Genre: Thriller/Drama/TV Series
Audio: Stereo
Subtitles: English SDH

Features:

  • Photo Gallery

The Field of Blood: Set 1 is set in Glasgow, Scotland in the turbulent times of the early 1980's. Paddy Meehan (Jayd Johnson) is a "copy boy" for the local paper, The Daily News, with dreams of being a journalist. Paddy has an eye for a good story and a nose for trouble, so she's perfect for the job.

Her big break comes at the expense of a family tragedy, when a local toddler is kidnapped and murdered, and the prime suspect is a young relative of Paddy's. She is torn because it's a huge scoop, but she can't betray and destroy her family by revealing what she knows, but she inadvertently allows the information to come out and her family shuns her. Still convinced her cousin is innocent, she starts working the case on her own, looking into an old murder that shares close similarities, all the while using her journalist co-worker Heather Allen's (Alana Hood) name, just in case someone checks up on her. As she uncovers more and more evidence, the very real danger inches closer to her. Will she get the chance to write the story that could set her career in motion before the killer sets his sites on her?

The second mystery in the set centers around a series of deaths that could be connected to a volatile local miners' strike. Paddy has finally been given a chance by her brusque Editor-in-Chief Devlin (David Morrissey, The Walking Dead) and she is now a junior reporter working the call car with reporter/office lech McVie (Ford Kiernan). While driving one night, they respond to a police call of a disturbance in a very upscale neighborhood, but the cops tell them everything is alright. Paddy spies a battered woman looking out the window and she and McVie try to get the story, but are turned away by an imposing man who states the famous lawyer who lives there can't hold her liquor and wouldn't want that printed in the paper. The woman, Vhari Burnett, is found brutally murdered the next morning.
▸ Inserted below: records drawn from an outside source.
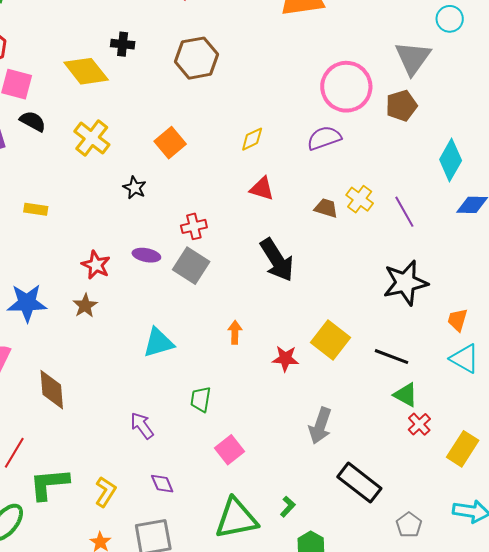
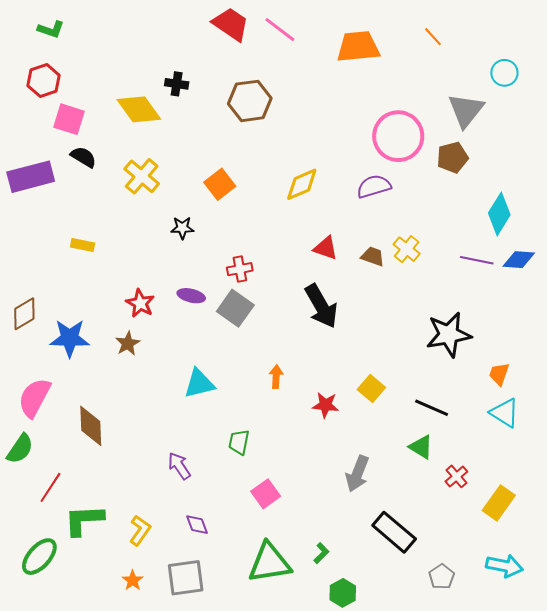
yellow diamond: (252, 139) -> (302, 184), size x1.4
black star: (135, 188) -> (182, 228), turned -30
red triangle: (262, 189) -> (326, 248), moved
purple line: (404, 212) -> (477, 260), moved, turned -52
yellow square: (330, 340) -> (371, 388), size x0.7
green triangle: (406, 395) -> (421, 447), moved

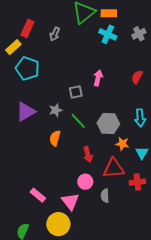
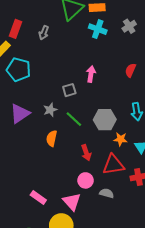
gray semicircle: (105, 196) -> (107, 193), turned 112

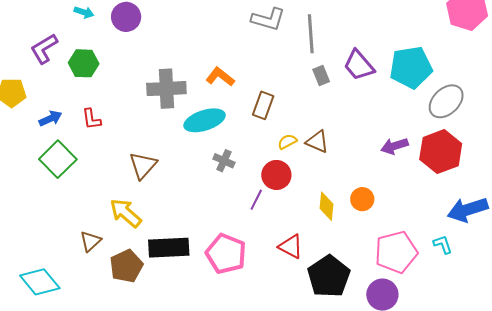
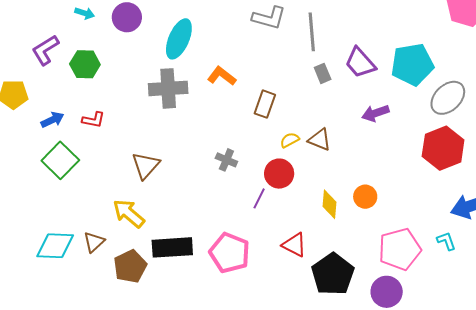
red L-shape: (91, 119) -> (93, 120), turned -70
cyan ellipse: (205, 120) -> (179, 39), moved, turned -48
purple arrow: (395, 146) -> (375, 113), moved
cyan diamond: (40, 282) -> (55, 246), moved, turned -48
Horrified that she and McVie might have missed a chance to prevent the woman's murder, Paddy starts investigating the case and it seems Burnett may have had ties to the N.U.M. and the miner's strike. What's worse, The Daily News has been sold and a she-devil named Maloney (Katherine Kelly) has replaced Devlin as the Editor-in-Chief and she is making big changes. Devlin is still running the newsroom and is trying to save as many jobs as possible, but Maloney and her bosses want the face of the paper to change and this may force Devlin and the others to put away their need to report important news in lieu of exciting and scandalous stories.

As more people connected to Vhari Burnett either die, go missing, or are injured, Paddy starts to realize that the story is much bigger than she realized and could go up the chain through the police ranks and into the very government itself. Will she, Devlin, and McVie be able to expose the corruption while keeping their jobs and their lives? Maloney just might have something to say about it.
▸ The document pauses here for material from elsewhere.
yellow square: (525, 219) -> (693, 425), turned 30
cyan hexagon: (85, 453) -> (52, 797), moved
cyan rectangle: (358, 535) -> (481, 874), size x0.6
The Field of Blood: Set 1 is a good thriller with enjoyable and multi-layered characters. I really liked watching Paddy transform from a tentative, but still ballsy reporter wannabe to a true force to be reckoned with by the end. It's fun to see what Glasgow was like in the early 80's, complete with a banging rock soundtrack that sometimes reminded me of The Clash. The hairstyles, clothes, misogyny, and especially the prolific plumes of cigarette smoke all felt like a very genuine representation of what a teeming newsroom and its denizens might look like during this time period. I typically don't gravitate towards political or news-related drama, but the thriller side to this series intrigued me and I am glad I watched it. Even though the only special feature is a Photo Gallery, if you like a good thriller glazed with the delightful accents of the Scottish, check out The Filed of Blood: Set 1.